総料理長
竹入博人 たけいり・ひろと

 1965年、長野県生まれ。1985年、辻調理師専門学校卒業後、辻グループ校職員として勤務。'89年から東京銀座にある「福臨門酒家」を経て、文京区の「天外天」へ。天外天は赤坂の四川飯店(中華の鉄人、陳健一氏でおなじみ)に長くいた中川氏の店。'93年には念願の香港修業に出発。最初は現地の大規模レストランである「酒楼」に入り、後にハイアットリージェンシーに移店。そして'94年、ハイアットリージェンシーが大阪・南港にオープンするのに伴って帰国。香港から南港へと職場を移す。
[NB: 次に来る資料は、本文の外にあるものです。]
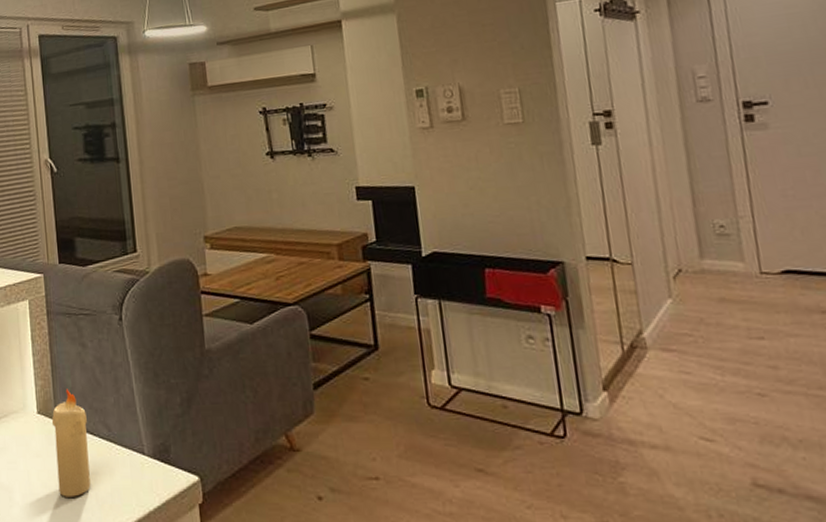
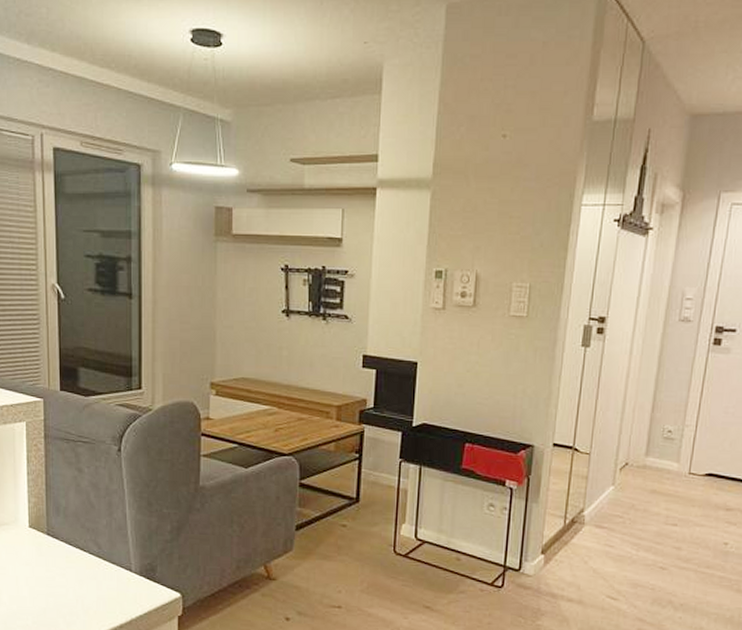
candle: present [51,389,91,497] -> none [43,508,78,602]

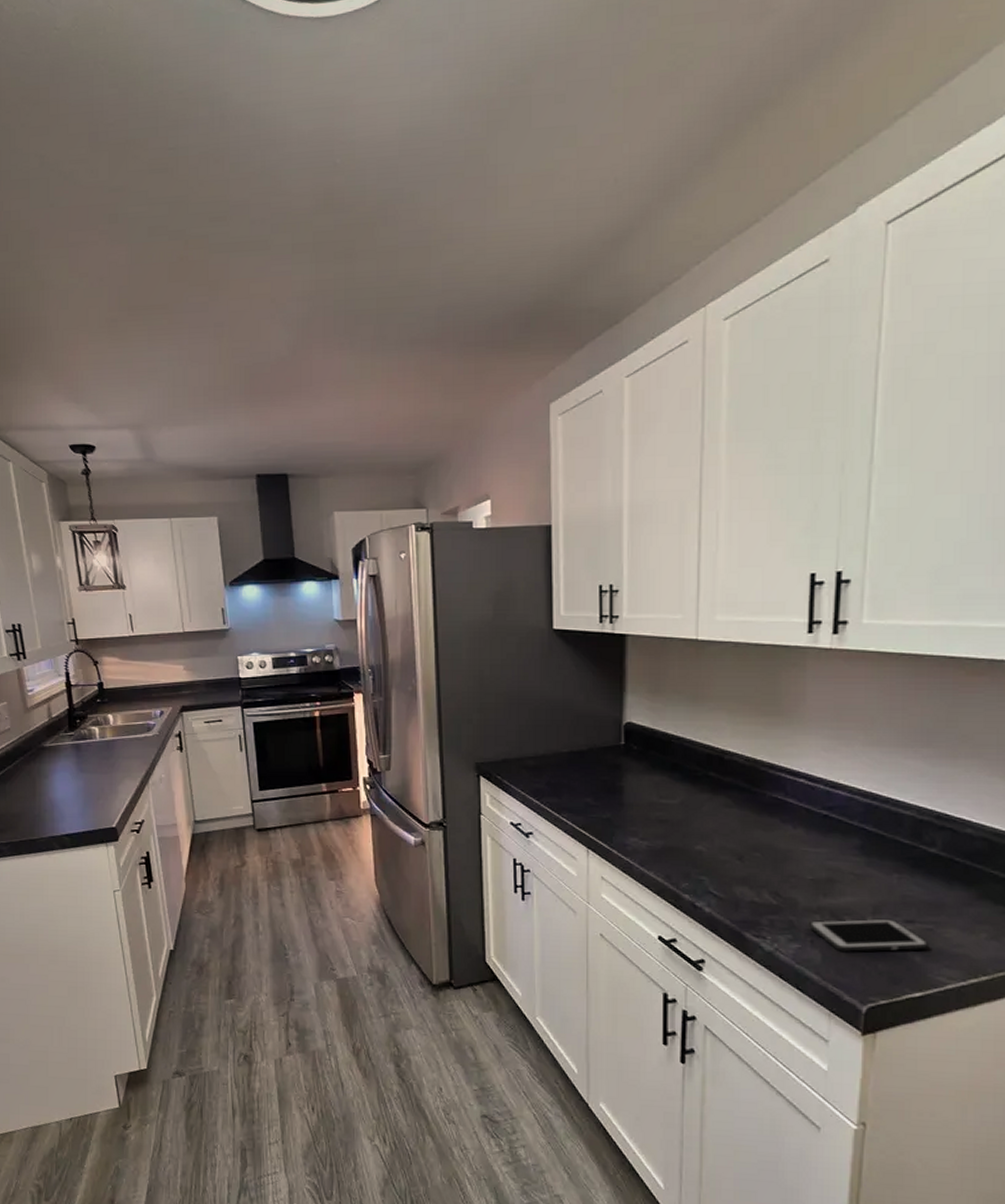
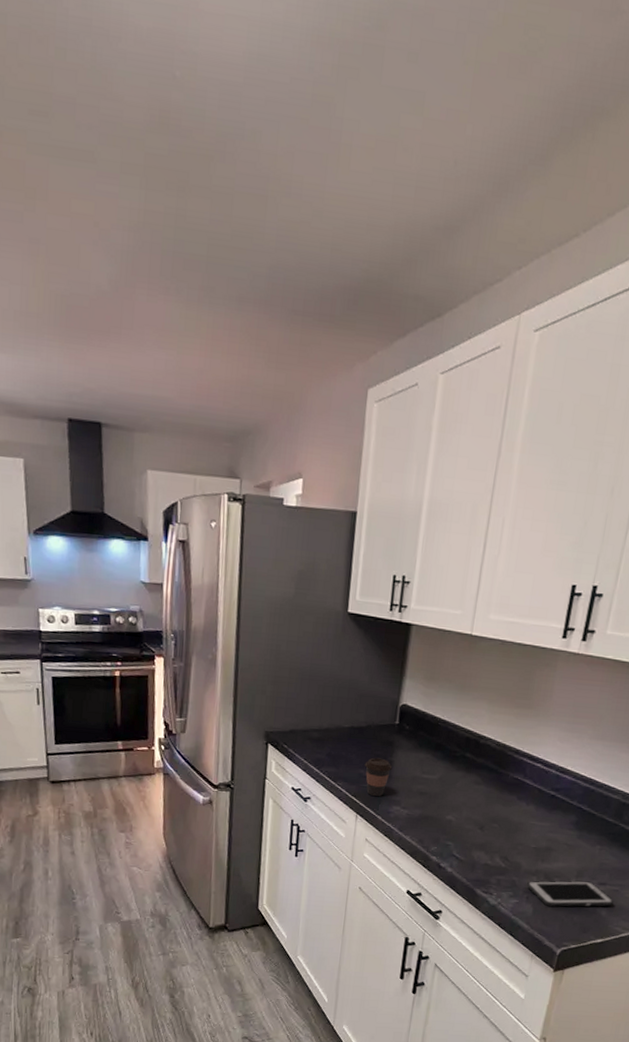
coffee cup: none [590,784,623,828] -> present [364,757,393,797]

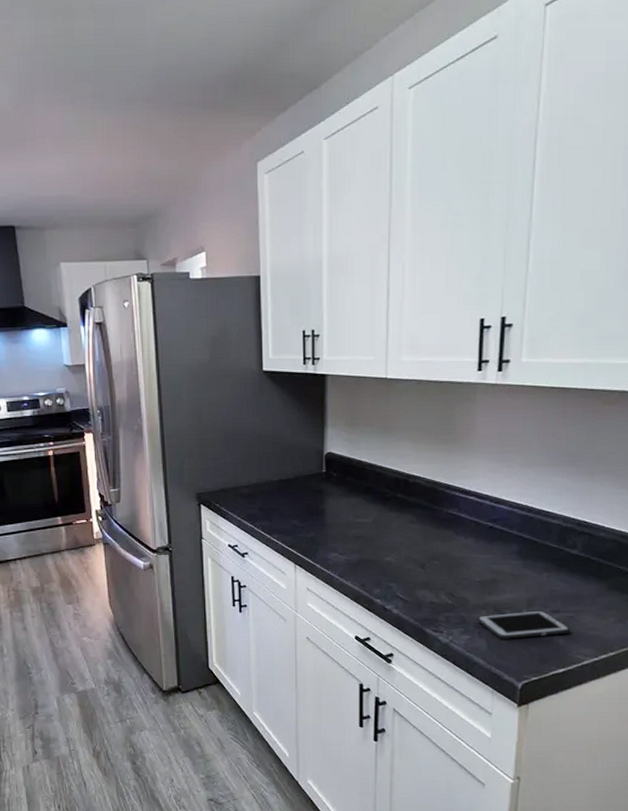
coffee cup: present [364,757,393,797] -> none [297,507,325,546]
 憧れた本場香港での日々はどうだったのだろう。なんでも最初に入った店では未だガスコンロではなく、重油を使ったコンロを使っていたのだとか。「すごいですよ。火を点けるのもひと苦労で。そしてツマミはいつも全開。鍋の方を近づけたり遠ざけたりして火加減を調節するんです」。う〜ん、ダイナミック!そして、このダイナミックさこそが、中国料理の醍醐味だと竹入氏は言う。「もともと私が中国料理を志したのも、小学生の頃にテレビで見たそのダイナミックさやスピード感に惹かれたから。当時の片田舎では、中国料理といっても天津飯や中華丼くらいしか食べたこともなく、“本物の中国料理はスゴイな”と子供心に感心したのを今も覚えています」。

 そんな香港で過ごした1年半。日本との一番大きな違いは何だろう?「やはり火や鍋さばきなどの操作。そして安くて新鮮で豊富な食材。でも何より違うのは、その全体的なレベルの高さでしょうか。レストランの数も多いし、調理師の数も多い。そして特筆すべきは、それを食べる側のレベルも非常に高いということです」。素人でも実によく素材を知っている。見分ける。だから気も抜けない。作る方も食べる方も”おいしさに対して実に貪欲”なのだと言う。そう、まさに毎日が真剣勝負なのである。

 そうして武者修行を積んだ竹入氏は、'95年10月、大阪はミナミのど真ん中に誕生した『ホテルメトロThe21』の総料理長として招かれることになる。現在、このホテルのメインダイニングである「乾隆亭」の調理場には14名のスタッフがおり、さらにバーやティーラウンジ、宴会の料理までを統括する多忙な日。「まだ知名度も低く、料理にも個性を出せていない」など課題は多いと言うが、「子供の頃から憧れていた中国料理人としてやってきて、中華がますます好きになりました。火を操って料理をしていると躍動感があって楽しい。楽しくて仕方ないんです」と、話しぶりにも中国料理への愛情がにじみ出る竹入氏。「乾隆亭」のこれからが楽しみである。